Rendimiento digno de ver: Louis-Dreyfus encuentra un camino menos transitado aquí y se ha establecido como un protagonista fuerte y digno de películas de centro izquierda como ésta, Enough Said y You Hurt My Feelings.
Diálogo memorable: “Entiendo que es información confidencial”. – Zora da marcha atrás en una pregunta que le hace a la Muerte, re: si hay o no una vida futura o un dios.
Sexo y piel: Ninguno.

Nuestra opinión: Tan pronto como el gran pájaro parlante que también es la Muerte rapea junto con Cube, sabes que el martes será divisivo. Tal vez Pusic esté haciendo que todo esto sea demasiado extraño; tal vez esté poniendo a prueba los límites de nuestra tolerancia al realismo mágico. Pero no se puede negar que es atrevida y más que un poco loca, lo que convierte otra película lacrimógena sobre Grief And Loss en una comedia oscura y absurda que se siente arraigada en mitos clásicos y apunta a hacer observaciones profundas sobre las inevitabilidades de la existencia. No termina de fusionarse tonalmente y sus ironías tienden a ser exageradas (por ejemplo, el martes es tranquilo y, mientras está conectado a un tanque de oxígeno, instruye a todos los que la rodean a inhalar y exhalar durante los ataques de ansiedad causados por su condición). pero no puedes evitar admirar los riesgos que corre Pusic en pos de una visión distintiva.
¿Qué no era un riesgo? Elegir a Louis-Dreyfus para presentar la película, interpretando a una madre que no puede aceptar la realidad que tiene delante y ha perdido su amarre. Es un personaje absurdo y trágico que vende sus pertenencias, renuncia a su trabajo y poco a poco intenta convertirse en nada, con la esperanza de no poder sentir más todo este dolor o tal vez sacrificar lo suficiente de sí misma por el gran universo cósmico kármico para mantener el martes en este planeta. Todo esto se manifiesta en el subtexto de la actuación de Louis-Dreyfus, mientras el texto explora los extremos de su evasión y su ira compulsiva.

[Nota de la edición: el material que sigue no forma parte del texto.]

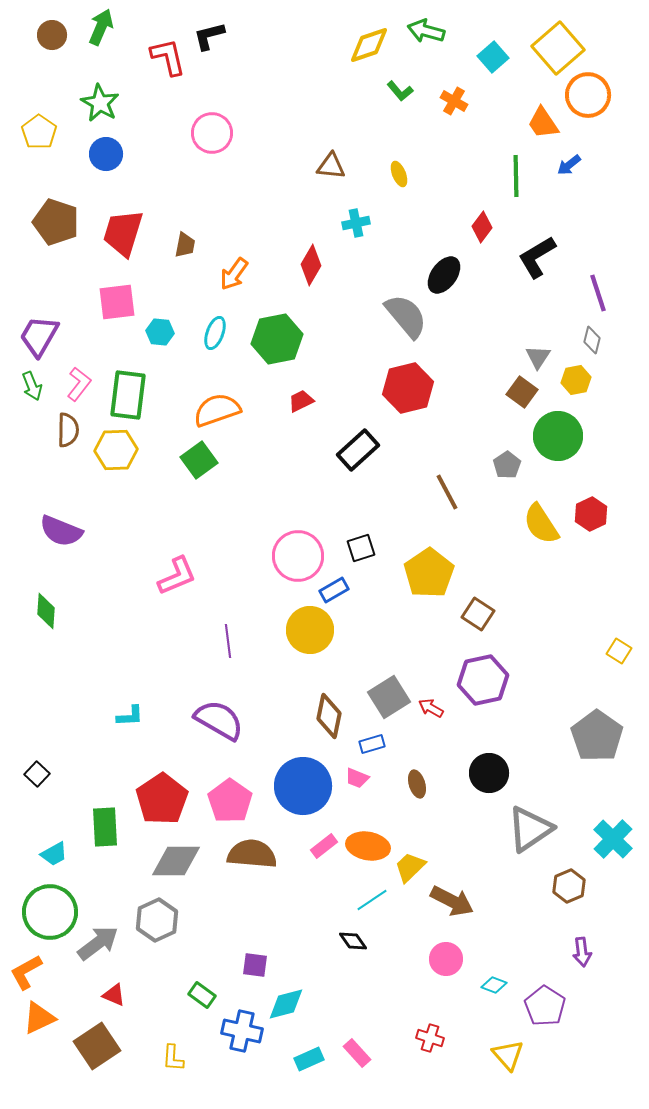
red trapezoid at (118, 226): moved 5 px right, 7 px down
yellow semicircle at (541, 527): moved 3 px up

Mientras tanto, el mundo que rodea a estas personas (y al pájaro) se deteriora apocalípticamente mientras la Muerte se ausenta sin permiso, y la implicación es que las acciones de Zora son un intento de hacer que el mundo deje de girar, para mantener a su amada hija en estasis. No lo hará. No es así como funciona todo. Hay momentos en los que te sentirás alejado de la rareza que te espera el martes, pero cuando Louis-Dreyfus profundiza para encontrar el amor y la fuerza enterrados en su personaje, no hay más remedio que sentir conmovida por su sufrimiento, y comprender lo surrealista que es estar tan alarmante en presencia de la muerte.
Nuestra llamada: Julia Louis-Dreyfus salva el martes de ser demasiado raro o demasiado sensiblero. Eso no es poca cosa. TRANSMITIRLO.
John Serba es un escritor y crítico de cine independiente que vive en Grand Rapids, Michigan.